◆ Tugas Anda ◆
Dalam berita tentang KTT iklim di Baku di bawah ini, sebutkan semua bidang yang disebut namanya sebagai tempat Ghana berkomitmen memenuhi tujuan Perjanjian Paris.

◆ Kutipan Halaman ◆
Afrika membayar harga paling mahal untuk perubahan iklim, memberikan kontribusi kecil dalam bentuk emisi tetapi menanggung dampak paling parah, kata Presiden Togo Faure Essozimna Gnassingbe di KTT Aksi Iklim Pemimpin Dunia
JOHANNESBURG, KIGALI, Rwanda – Para pemimpin Afrika mengatakan dengan tegas pada hari Selasa di KTT Aksi Iklim Pemimpin Dunia (WLCAS) di Baku, ibu kota Azerbaijan, bahwa mereka mengambil langkah-langkah untuk mengurangi emisi karbon tetapi tidak akan dapat memenuhi tujuan iklim tanpa pendanaan dari negara-negara kaya.
“Kita tidak dapat mencapai tujuan iklim kita sendiri, kita menyerukan kepada mitra global kita untuk menghormati komitmen mereka dalam memastikan pembiayaan konsesi yang dapat diakses untuk pembangunan berkelanjutan di Afrika tanpa utang yang tidak berkelanjutan,” kata Presiden Ghana Nana Akufo-Addo.
Berbicara di sesi ke-29 Konferensi Para Pihak pada Konvensi Kerangka Kerja PBB tentang Perubahan Iklim, atau KTT COP29, Akufo-Addo mengatakan negaranya telah menanam 50 juta pohon dan melakukan upaya pemulihan hutan yang mencakup 721.000 hektar lahan sejak 2017, dengan tujuan untuk memangkas emisi sebesar 64 juta metrik ton pada tahun 2030.
Ia mencatat bahwa untuk mencapai target ini diperlukan investasi sebesar $10-15 miliar, tetapi meskipun menghadapi tantangan finansial dan teknis, Ghana berkomitmen untuk memenuhi tujuan Perjanjian Paris di bidang pertanian, transportasi, kehutanan, dan energi, di antara sektor-sektor lainnya.
Ia mengatakan Ghana mendorong penggunaan kendaraan listrik dan telah mengumpulkan $800 juta melalui perdagangan kredit karbon dengan negara-negara seperti Swiss dan Swedia.

◆ Catatan anotasi garis tepi ◆
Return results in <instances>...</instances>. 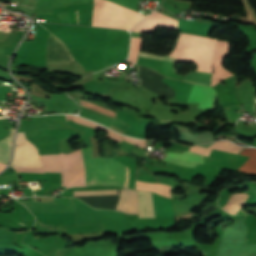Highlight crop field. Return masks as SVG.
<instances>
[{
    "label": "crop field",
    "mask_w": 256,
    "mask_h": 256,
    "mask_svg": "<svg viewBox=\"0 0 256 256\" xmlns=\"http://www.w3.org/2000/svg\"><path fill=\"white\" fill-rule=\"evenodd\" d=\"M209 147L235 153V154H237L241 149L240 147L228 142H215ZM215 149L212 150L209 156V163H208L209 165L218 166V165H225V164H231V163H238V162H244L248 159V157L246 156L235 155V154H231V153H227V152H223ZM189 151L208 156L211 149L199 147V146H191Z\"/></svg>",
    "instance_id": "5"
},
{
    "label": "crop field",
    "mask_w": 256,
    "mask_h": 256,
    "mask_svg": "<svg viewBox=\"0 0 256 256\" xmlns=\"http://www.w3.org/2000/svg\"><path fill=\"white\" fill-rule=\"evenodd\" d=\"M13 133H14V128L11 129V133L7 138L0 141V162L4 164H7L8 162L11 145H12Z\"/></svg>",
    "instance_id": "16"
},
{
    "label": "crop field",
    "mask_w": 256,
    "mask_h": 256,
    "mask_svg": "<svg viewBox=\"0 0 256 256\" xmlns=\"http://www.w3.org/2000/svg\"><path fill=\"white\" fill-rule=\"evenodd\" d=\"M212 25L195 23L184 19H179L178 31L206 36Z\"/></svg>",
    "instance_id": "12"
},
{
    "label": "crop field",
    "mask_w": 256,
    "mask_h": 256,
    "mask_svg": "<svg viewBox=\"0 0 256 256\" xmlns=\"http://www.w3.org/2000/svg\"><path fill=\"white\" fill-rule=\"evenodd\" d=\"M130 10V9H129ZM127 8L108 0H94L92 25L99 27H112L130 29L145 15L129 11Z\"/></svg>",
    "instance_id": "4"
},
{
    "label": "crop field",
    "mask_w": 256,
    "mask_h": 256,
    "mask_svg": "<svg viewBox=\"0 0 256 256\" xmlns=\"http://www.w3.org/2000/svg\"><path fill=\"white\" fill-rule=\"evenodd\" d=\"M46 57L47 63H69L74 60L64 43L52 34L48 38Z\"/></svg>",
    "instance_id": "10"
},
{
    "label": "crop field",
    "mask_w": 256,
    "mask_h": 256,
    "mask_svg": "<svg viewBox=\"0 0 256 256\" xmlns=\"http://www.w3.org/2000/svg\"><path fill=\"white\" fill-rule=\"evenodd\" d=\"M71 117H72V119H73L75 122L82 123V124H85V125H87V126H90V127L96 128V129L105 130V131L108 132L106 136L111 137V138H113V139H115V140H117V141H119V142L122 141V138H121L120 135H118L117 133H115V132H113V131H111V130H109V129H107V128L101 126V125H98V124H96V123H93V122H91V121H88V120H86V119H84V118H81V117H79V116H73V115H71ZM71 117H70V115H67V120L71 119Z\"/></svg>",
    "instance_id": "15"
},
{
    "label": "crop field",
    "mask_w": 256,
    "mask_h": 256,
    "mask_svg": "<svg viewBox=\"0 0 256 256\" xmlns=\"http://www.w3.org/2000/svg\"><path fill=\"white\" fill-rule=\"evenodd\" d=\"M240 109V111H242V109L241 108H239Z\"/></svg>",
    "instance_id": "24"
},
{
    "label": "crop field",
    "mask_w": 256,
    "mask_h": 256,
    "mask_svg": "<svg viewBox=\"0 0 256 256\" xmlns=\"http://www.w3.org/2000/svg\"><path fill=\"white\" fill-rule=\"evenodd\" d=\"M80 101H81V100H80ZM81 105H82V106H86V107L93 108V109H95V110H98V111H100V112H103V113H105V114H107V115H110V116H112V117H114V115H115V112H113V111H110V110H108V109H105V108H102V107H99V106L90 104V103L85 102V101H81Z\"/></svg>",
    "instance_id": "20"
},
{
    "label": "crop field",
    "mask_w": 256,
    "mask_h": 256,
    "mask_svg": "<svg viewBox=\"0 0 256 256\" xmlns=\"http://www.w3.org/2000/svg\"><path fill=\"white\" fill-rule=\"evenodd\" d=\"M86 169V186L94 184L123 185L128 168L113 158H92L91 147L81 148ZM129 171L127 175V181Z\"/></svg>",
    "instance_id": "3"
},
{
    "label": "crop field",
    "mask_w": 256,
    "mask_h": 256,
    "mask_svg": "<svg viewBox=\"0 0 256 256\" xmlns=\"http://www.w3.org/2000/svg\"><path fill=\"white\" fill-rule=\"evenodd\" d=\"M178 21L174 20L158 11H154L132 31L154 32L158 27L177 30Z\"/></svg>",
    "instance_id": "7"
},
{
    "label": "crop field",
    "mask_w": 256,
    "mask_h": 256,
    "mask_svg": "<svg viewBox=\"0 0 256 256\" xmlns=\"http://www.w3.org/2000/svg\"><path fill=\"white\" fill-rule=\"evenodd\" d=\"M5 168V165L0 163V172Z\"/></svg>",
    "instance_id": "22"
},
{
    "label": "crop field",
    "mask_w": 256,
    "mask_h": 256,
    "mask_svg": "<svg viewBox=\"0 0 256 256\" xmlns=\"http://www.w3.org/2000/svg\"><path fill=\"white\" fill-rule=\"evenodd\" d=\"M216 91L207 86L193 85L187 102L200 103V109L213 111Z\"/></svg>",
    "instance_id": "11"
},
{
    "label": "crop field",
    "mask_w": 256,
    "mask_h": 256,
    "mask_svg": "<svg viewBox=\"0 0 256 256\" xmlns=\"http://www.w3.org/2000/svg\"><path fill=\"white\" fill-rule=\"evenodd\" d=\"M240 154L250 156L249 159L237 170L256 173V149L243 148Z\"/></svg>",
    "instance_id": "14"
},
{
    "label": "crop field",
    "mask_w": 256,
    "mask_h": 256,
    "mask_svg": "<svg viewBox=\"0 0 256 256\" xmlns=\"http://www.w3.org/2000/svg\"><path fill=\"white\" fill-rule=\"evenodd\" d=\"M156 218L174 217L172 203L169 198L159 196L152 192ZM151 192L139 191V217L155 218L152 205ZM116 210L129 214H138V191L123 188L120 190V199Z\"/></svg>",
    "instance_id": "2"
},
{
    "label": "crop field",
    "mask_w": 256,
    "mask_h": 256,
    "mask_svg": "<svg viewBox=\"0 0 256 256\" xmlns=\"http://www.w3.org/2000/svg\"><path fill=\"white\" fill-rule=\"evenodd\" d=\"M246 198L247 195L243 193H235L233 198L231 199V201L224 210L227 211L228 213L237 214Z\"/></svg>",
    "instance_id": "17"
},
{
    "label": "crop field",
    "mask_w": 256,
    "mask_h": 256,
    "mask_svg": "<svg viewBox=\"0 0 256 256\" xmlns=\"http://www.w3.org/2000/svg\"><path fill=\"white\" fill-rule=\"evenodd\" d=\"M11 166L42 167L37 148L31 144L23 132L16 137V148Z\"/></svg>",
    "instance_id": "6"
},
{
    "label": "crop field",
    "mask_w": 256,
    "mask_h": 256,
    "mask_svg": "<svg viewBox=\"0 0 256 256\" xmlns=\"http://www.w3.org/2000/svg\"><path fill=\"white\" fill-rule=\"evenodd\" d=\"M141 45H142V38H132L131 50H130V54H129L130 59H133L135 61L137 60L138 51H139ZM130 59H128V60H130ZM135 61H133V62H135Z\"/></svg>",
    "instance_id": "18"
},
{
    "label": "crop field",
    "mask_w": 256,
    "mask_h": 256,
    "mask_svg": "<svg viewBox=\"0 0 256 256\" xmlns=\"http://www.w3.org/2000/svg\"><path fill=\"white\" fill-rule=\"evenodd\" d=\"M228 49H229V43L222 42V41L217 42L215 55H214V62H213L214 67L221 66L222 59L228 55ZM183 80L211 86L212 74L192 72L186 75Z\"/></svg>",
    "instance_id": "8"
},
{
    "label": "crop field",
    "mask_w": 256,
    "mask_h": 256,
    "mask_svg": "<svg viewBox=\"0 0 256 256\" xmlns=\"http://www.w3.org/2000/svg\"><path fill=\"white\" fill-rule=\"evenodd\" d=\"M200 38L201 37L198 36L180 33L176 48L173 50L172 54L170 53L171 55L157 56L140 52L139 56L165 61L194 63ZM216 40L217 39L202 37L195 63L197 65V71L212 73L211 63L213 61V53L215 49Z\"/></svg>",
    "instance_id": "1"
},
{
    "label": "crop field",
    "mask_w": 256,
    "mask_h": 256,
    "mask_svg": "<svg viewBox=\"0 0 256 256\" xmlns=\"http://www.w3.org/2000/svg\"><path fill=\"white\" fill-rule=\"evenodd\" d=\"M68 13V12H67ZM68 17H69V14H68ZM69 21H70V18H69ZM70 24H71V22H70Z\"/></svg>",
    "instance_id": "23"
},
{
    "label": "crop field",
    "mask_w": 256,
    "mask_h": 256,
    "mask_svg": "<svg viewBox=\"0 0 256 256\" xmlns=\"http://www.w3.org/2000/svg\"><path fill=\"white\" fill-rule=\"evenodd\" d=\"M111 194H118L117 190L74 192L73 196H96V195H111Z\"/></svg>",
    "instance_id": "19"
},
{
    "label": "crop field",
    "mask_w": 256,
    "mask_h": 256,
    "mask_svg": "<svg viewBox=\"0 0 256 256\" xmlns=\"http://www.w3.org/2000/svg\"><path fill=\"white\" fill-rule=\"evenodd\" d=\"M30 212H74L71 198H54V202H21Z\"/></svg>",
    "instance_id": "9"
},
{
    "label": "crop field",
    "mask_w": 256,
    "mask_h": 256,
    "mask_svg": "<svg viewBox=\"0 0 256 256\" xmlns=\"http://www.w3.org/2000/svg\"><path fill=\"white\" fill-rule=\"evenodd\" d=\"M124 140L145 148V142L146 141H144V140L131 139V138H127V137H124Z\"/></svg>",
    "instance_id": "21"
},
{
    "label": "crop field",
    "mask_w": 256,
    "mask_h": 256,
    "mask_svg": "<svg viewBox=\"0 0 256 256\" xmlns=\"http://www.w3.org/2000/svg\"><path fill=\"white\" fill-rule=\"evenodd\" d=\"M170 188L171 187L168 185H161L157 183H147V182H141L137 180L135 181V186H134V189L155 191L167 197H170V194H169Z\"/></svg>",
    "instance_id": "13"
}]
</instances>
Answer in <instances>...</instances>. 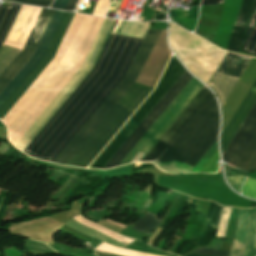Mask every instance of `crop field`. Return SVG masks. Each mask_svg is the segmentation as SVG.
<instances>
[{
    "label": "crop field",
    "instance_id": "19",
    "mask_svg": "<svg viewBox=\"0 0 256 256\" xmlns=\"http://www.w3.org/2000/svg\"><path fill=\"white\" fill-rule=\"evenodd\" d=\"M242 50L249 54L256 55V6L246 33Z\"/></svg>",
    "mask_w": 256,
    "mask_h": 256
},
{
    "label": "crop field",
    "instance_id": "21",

◆ Jawaban Lengkap ◆
Pertanian, transportasi, kehutanan, dan energi.